Work request ▸
Copy each of the lines below word for word, and leave the pictures out of your copy.

Records from a dataset ▸
------------------------------------------------------------

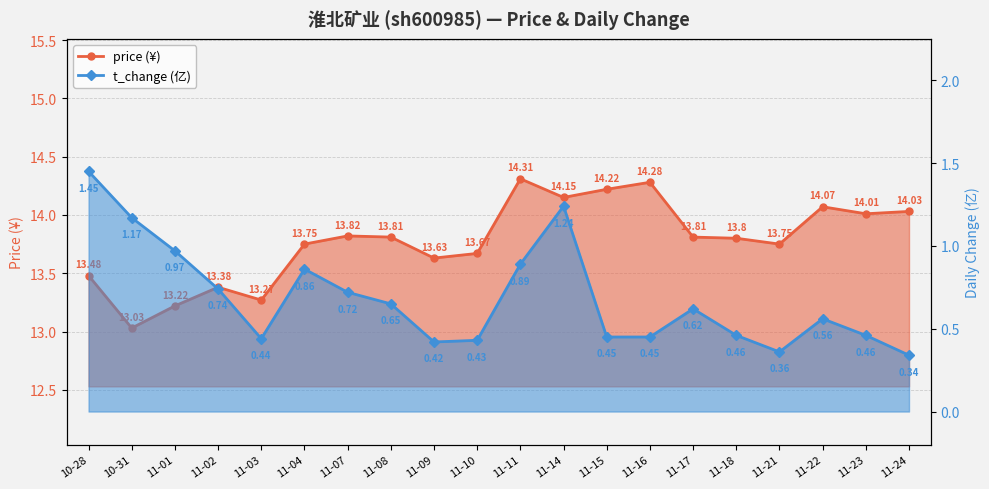

At how many categories does at least one series exceed 5?

20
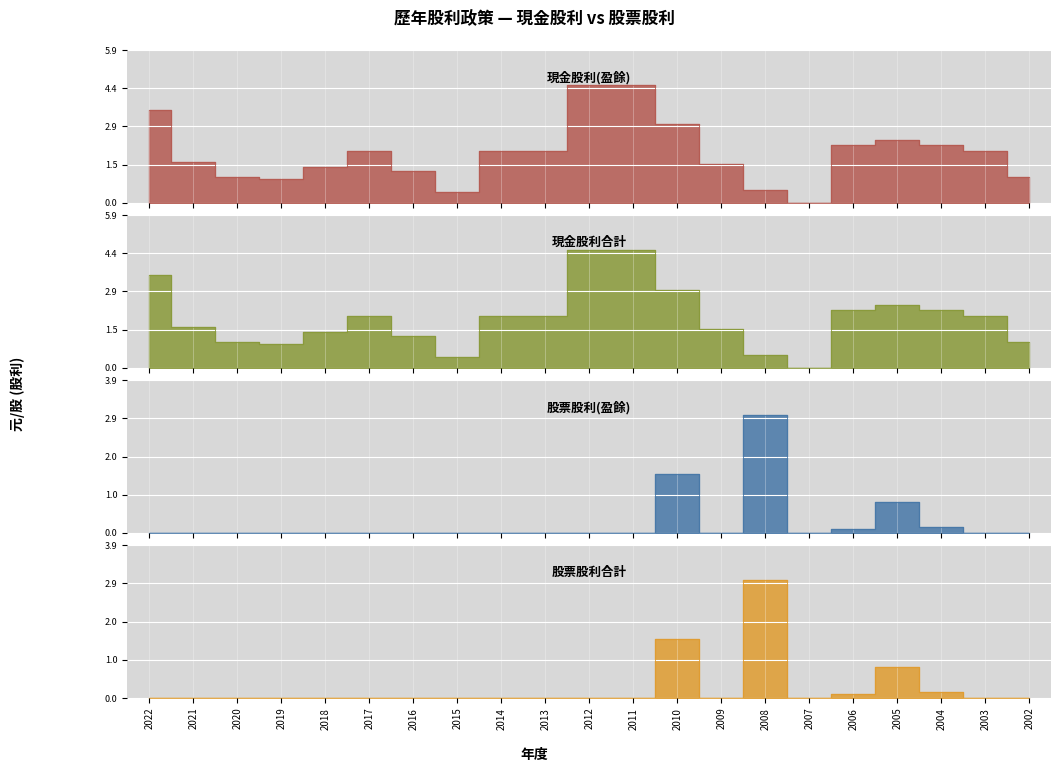

True or false: 股票股利(盈餘) has a value of -1.0 at 2016.

False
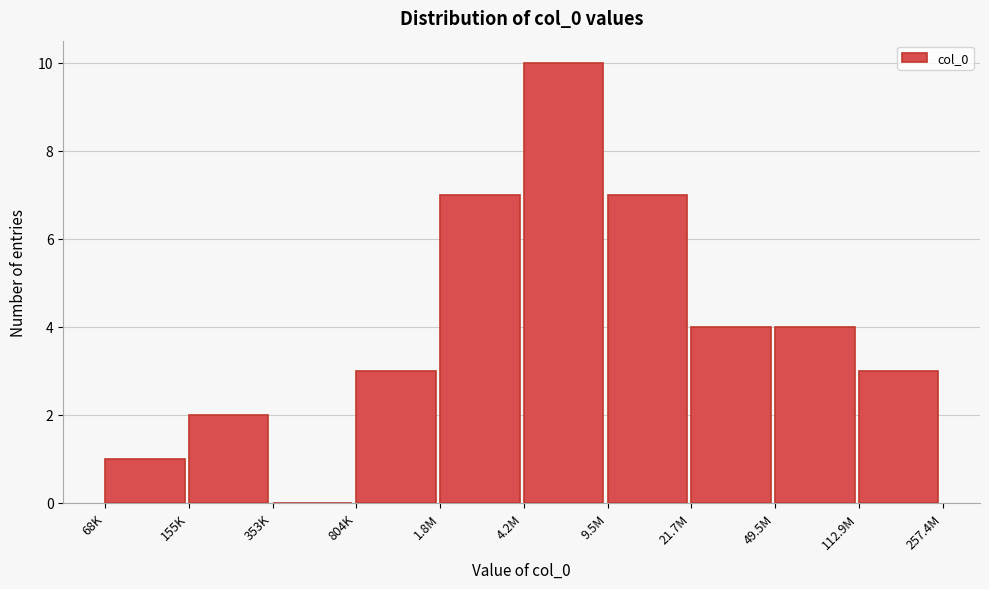

Reading right to left, transcribe all the data shown in this chart.

112.9M=3	49.5M=4	21.7M=4	9.5M=7	4.2M=10	1.8M=7	804K=3	353K=0	155K=2	68K=1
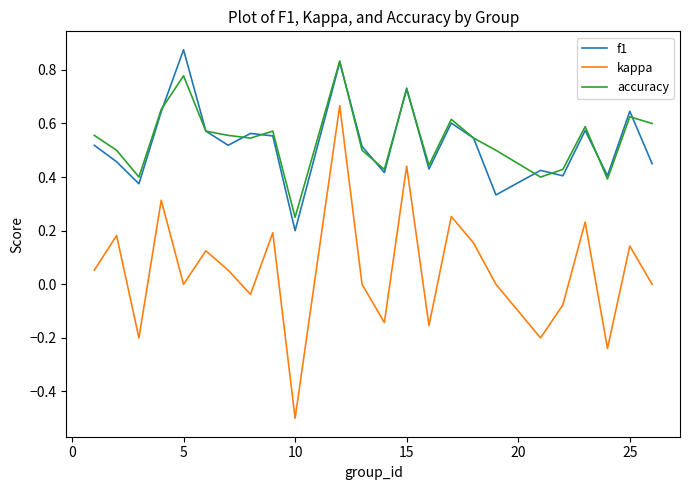

How many lines are shown in the chart?

3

------------------------------------------------------------

Response for this exercise ▸
At how many categories does at least one series exceed 5?

20

True or false: 股票股利(盈餘) has a value of -1.0 at 2016.

False

Reading right to left, transcribe all the data shown in this chart.

112.9M=3	49.5M=4	21.7M=4	9.5M=7	4.2M=10	1.8M=7	804K=3	353K=0	155K=2	68K=1

How many lines are shown in the chart?

3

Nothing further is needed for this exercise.